Acid base answer

by rcentor on May 28, 2009

 

Making rounds yesterday in the ICU, we found this electrolyte panel

Electrolyte panel
Na  138 Cl  109 BUN  58
K 4.2 HCO3  17 creat  1.8
Blood Sugar  206

Clinical context – 50 year old woman with known cirrhosis and gram negative sepsis.  Her creatinine and BUN are improving with volume expansion. 

I asked readers to explain her decreased HCO3

Let me add that she was intubated and on a respirator.

I thank the readers for falling for my trap.  I have posted cases like this in the past, but this may be a better example. 

You cannot make an acid-base diagnosis without an arterial blood gas.

On FiO2 30%

 

ABG
pH 7.42
pCO2 25
pO2 112

 

The decreased bicarbonate is appropriate for the degree of hyperventilation.  The patient had a respiratory alkalosis with appropriate metabolic compensation.

Our strategy was to decrease the ventilator rate.

Major teaching point here – pCO2 is a pure measure of ventilation.  As a 4th year medical student, one of our favorite teachers – Dr. Orhan Muren – said this 100 times if he said it once.  By definition the decreased pCO2 equates with hyperventilation.

 

 

 

 

{ 1 comment… read it below or add one }

cory May 28, 2009 at 6:55 am

Good for your teacher on the blood gas point. And the CO2/ventilation comment is spot-on. People often use hyperventilate as a lay term (when it’s precise meaning is low CO2) when they mean tachypnea (rapid respiratory rate). Acid-base problems can’t be divined precisely without blood gases and blood gases are becoming a lost art.

Couple of points to mention- the natural acid base status of advanced stable cirrhosis is a mild respiratory alkalosis- reasons may include – stimuli to breathe including ascites, chronic anemia, mild hypoxemia from AV shunting, and increased progesterone levels.

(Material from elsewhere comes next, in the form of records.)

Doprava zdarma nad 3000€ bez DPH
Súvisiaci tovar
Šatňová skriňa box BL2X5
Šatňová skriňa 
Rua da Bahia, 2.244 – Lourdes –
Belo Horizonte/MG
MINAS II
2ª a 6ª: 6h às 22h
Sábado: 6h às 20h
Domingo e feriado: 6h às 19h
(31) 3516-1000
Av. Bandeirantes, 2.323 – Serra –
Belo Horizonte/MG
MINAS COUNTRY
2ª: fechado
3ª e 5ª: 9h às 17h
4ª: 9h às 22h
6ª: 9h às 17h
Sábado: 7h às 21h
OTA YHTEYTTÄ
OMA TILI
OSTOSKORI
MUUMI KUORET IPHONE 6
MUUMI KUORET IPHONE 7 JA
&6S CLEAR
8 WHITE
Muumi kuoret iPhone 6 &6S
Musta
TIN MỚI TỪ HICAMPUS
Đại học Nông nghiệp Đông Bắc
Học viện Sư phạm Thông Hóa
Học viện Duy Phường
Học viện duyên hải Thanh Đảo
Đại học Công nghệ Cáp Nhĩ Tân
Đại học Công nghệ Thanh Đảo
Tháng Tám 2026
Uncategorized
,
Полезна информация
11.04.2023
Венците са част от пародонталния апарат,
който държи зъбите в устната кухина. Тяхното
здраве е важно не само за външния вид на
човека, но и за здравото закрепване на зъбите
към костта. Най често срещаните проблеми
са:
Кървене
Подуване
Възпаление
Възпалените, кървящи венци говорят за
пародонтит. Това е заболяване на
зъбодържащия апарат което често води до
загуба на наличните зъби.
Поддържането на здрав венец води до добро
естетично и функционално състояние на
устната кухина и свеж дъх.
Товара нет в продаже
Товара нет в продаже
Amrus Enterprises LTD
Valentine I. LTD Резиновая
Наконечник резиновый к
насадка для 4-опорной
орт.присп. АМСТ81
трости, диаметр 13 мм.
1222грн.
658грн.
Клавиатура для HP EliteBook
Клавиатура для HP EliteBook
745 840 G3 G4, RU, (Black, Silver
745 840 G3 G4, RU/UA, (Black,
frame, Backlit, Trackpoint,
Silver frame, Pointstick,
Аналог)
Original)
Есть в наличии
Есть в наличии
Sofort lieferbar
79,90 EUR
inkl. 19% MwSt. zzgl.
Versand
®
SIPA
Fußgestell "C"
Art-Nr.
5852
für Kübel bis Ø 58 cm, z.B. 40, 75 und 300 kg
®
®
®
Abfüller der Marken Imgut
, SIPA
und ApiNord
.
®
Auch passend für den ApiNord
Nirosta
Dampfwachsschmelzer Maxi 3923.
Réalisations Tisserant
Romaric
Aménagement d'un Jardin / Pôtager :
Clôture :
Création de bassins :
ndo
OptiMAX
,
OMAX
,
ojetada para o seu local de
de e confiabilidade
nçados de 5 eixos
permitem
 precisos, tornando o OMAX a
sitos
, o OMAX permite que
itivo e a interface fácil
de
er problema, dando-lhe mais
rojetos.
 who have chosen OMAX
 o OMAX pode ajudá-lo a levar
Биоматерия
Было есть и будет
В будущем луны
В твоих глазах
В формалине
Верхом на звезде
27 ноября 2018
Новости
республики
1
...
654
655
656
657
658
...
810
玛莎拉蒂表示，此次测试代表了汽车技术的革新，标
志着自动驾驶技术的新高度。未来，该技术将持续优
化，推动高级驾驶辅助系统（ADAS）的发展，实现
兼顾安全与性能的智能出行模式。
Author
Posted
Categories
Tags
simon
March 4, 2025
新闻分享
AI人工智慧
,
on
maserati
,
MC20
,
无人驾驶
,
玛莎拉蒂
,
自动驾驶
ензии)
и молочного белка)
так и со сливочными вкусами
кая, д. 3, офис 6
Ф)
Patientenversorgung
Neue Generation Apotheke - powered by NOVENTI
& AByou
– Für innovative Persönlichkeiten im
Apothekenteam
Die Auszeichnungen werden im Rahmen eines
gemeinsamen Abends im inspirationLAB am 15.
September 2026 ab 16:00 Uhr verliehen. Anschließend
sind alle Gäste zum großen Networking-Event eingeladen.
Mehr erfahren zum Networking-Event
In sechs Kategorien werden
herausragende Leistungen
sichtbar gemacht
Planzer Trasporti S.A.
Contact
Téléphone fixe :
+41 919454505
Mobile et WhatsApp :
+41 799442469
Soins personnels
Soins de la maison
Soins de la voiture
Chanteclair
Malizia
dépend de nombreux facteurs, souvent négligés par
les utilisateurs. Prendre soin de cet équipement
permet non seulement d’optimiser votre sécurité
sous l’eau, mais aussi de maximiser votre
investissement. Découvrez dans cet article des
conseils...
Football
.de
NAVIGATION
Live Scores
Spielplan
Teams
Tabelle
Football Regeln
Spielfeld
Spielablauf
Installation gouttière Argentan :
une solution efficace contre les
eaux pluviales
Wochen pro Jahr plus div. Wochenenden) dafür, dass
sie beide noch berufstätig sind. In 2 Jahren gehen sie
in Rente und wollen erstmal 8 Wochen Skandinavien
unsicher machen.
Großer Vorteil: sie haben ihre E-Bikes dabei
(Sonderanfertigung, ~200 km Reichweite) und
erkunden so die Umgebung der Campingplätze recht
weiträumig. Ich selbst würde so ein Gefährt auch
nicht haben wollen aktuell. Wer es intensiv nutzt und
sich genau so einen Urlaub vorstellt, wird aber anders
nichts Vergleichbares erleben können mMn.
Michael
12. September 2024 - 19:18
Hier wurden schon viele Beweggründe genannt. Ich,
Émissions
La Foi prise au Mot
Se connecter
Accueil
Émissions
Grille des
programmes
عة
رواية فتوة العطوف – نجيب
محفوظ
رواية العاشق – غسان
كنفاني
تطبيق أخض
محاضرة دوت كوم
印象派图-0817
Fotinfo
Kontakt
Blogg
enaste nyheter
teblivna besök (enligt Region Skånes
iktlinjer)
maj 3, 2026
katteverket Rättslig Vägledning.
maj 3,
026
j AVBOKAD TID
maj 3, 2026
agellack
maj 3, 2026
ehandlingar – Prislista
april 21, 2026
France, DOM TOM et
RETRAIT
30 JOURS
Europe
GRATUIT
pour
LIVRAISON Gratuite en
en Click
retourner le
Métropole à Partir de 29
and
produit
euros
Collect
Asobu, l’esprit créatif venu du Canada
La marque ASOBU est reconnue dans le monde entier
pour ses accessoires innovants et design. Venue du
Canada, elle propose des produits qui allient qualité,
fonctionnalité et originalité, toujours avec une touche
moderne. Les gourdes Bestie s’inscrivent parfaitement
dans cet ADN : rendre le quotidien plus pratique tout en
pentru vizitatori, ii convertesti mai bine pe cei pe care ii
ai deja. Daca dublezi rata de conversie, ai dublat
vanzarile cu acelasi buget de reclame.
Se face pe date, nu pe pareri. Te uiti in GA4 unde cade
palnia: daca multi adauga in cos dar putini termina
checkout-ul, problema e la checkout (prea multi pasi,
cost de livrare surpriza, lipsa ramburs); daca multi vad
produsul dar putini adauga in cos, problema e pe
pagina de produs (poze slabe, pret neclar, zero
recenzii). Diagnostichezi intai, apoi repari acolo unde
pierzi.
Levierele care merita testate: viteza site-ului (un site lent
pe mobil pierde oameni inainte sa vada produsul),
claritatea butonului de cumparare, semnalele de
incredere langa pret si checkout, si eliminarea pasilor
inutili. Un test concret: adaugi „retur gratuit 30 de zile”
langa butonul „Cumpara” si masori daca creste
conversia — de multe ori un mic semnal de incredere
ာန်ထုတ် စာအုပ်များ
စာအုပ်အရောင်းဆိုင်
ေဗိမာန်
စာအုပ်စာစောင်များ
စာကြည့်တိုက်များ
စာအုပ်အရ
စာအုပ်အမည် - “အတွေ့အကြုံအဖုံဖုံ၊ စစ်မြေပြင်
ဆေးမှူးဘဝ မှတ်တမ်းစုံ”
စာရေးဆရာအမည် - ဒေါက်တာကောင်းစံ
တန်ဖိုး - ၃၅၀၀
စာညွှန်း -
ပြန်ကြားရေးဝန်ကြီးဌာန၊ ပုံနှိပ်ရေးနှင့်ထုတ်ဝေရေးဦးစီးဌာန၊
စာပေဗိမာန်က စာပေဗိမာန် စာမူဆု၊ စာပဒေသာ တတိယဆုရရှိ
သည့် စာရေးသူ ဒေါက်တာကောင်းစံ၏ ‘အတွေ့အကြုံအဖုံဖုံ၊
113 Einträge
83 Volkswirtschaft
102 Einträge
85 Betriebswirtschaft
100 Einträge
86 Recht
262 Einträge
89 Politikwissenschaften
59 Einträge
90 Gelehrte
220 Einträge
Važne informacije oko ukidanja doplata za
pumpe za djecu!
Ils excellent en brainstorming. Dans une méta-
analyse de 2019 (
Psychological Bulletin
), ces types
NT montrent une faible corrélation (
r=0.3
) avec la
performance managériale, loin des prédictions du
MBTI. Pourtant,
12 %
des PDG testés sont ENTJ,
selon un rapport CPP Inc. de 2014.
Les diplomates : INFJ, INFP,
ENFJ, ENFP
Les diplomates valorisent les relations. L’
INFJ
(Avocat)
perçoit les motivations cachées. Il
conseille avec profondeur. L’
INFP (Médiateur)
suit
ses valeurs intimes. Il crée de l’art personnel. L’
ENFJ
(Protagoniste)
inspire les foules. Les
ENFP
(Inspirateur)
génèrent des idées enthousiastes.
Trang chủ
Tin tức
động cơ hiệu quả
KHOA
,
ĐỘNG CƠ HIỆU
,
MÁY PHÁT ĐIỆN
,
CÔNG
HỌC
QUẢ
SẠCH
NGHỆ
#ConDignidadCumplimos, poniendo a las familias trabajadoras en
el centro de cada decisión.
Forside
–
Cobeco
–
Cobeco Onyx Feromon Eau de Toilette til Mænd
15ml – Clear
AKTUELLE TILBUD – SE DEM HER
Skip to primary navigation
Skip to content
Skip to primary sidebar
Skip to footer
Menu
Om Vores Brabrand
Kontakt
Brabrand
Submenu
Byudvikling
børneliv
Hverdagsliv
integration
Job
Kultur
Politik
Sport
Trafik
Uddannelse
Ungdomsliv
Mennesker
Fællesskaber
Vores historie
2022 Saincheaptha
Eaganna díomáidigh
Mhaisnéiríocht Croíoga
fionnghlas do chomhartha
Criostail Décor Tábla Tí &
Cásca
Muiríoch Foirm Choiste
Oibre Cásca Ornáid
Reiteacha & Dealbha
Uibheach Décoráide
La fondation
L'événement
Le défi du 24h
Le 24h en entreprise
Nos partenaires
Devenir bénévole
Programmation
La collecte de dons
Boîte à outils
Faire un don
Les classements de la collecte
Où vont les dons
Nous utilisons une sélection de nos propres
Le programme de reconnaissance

I never used less than 40% FIO2 on the ventilator (with the possible exception of a CO2 retainer who we were looking to wean and we were going with slightly lower pO2′s). Yes, I know the pO2 of 112 is more than adequate but if anything goes wrong with a patient, barotrauma, pulmonary complication, cardiac problem providing an FIO2 of 40%, which is nontoxic and has no obvious downsides (except possibly in the occasional CO2 retaining COPD patient) provides an extra margin of safety. The risk-benefit of FIO2 of 40% at all times as opposed to lower FIO2s seems indisputable and no one has ever explained to me why it might not be right. I used to ask this of every visiting professor in the ICU and never got a satisfactory answer why a minimum FIO2 of 40% shouldn’t be the default.